Basically it creates a new weight tensor using nn.Parameter() and assigns it to each layer/module like this :

weights = nn.Parameter(torch.randn_like(self.encoder[0].weight))
self.encoder[0].weight.data = weights.clone()
self.decoder[0].weight.data = self.encoder[0].weight.data.transpose(0, 1)

This really confuses me, how is this sharing the same variable between these two layers? Is it not just cloning the 'raw' data?
When I used this approach, and visualized the weights, I noticed the visualizations were different and that make me even more certain something is not right.
I'm not sure if the different visualizations were solely due to one being the transpose of the other one, or as I just already suspected, they are optimized independently (i.e. the weights are not shared between layers)

example weight initialization :

Answer 1

As it turns out, after further investigation, which was simply retransposing the decoder's weight and visualized it, they were indeed shared.
Below is the visualization for encoder and decoders weights :

Answer 2

AI questions in general have the tendency to be wrongly understood, including this one in particular. I will rephrase your question as:

Can layer A from module M1 and layer B from module M2 share the weights WA = WB, or possibly even WA = WB.transpose?

This is possible via PyTorch hooks where you would update forward hook of A to alter the WB and possible you would freeze WB in M2 autograd.

So just use hooks.

---

from time import sleep

import torch
import torch.nn as nn
class M(nn.Module):
    def __init__(self):        
        super().__init__()        
        self.l1 = nn.Linear(1,2)
        
    def forward(self, x):                      
        x = self.l1(x)
        return x

model = M()
model.train()

def printh(module, inp, outp):
    sleep(1)    
    print("update other model parameter in here...")   

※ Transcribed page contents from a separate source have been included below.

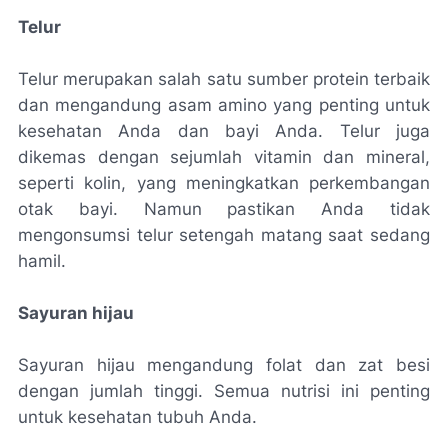
Telur
Telur merupakan salah satu sumber protein terbaik
dan mengandung asam amino yang penting untuk
kesehatan Anda dan bayi Anda. Telur juga
dikemas dengan sejumlah vitamin dan mineral,
seperti kolin, yang meningkatkan perkembangan
otak bayi. Namun pastikan Anda tidak
mengonsumsi telur setengah matang saat sedang
hamil.
Sayuran hijau
Sayuran hijau mengandung folat dan zat besi
dengan jumlah tinggi. Semua nutrisi ini penting
untuk kesehatan tubuh Anda.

h = model.register_forward_hook(printh)
for i in range(1,4):
    
    x = torch.randn(1)
    output = model(x)

h.remove()

Answer 3

Interestingly enough, you were right about your first intuition @Rika:

This really confuses me, how is this sharing the same variable between these two layers? Is it not just cloning the 'raw' data?

A lot of people actually got this wrong in blog posts or their own repos.

Also self.decoder[0].weight = nn.Parameter(self.encoder[0].weight.t()) will simply create a new weight matrix, as you wrote.

The only viable course of actions seems to be to use the linear function called by nn.Linear (torch.nn.functional.linear()):

import torch
import torch.nn as nn
import torch.nn.functional as F
from torch.nn import init

# Real off-the-shelf tied linear module
class TiedLinear(nn.Module):
    def __init__(self, tied_to: nn.Linear, bias: bool = True):
        super().__init__()
        self.tied_to = tied_to
        if bias:
            self.bias = nn.Parameter(torch.Tensor(tied_to.in_features))
        else:
            self.register_parameter('bias', None)
        self.reset_parameters()

    # copied from nn.Linear
    def reset_parameters(self):
        if self.bias is not None:
            fan_in, _ = init._calculate_fan_in_and_fan_out(self.tied_to.weight.t())
            bound = 1 / math.sqrt(fan_in)
            init.uniform_(self.bias, -bound, bound)

    def forward(self, input: torch.Tensor) -> torch.Tensor:
        return F.linear(input, self.tied_to.weight.t(), self.bias)

    # To keep module properties intuitive
    @property
    def weight(self) -> torch.Tensor:
        return self.tied_to.weight.t()

# Shared weights, different biases
encoder = nn.Linear(in, out)
decoder = TiedLinear(encoder)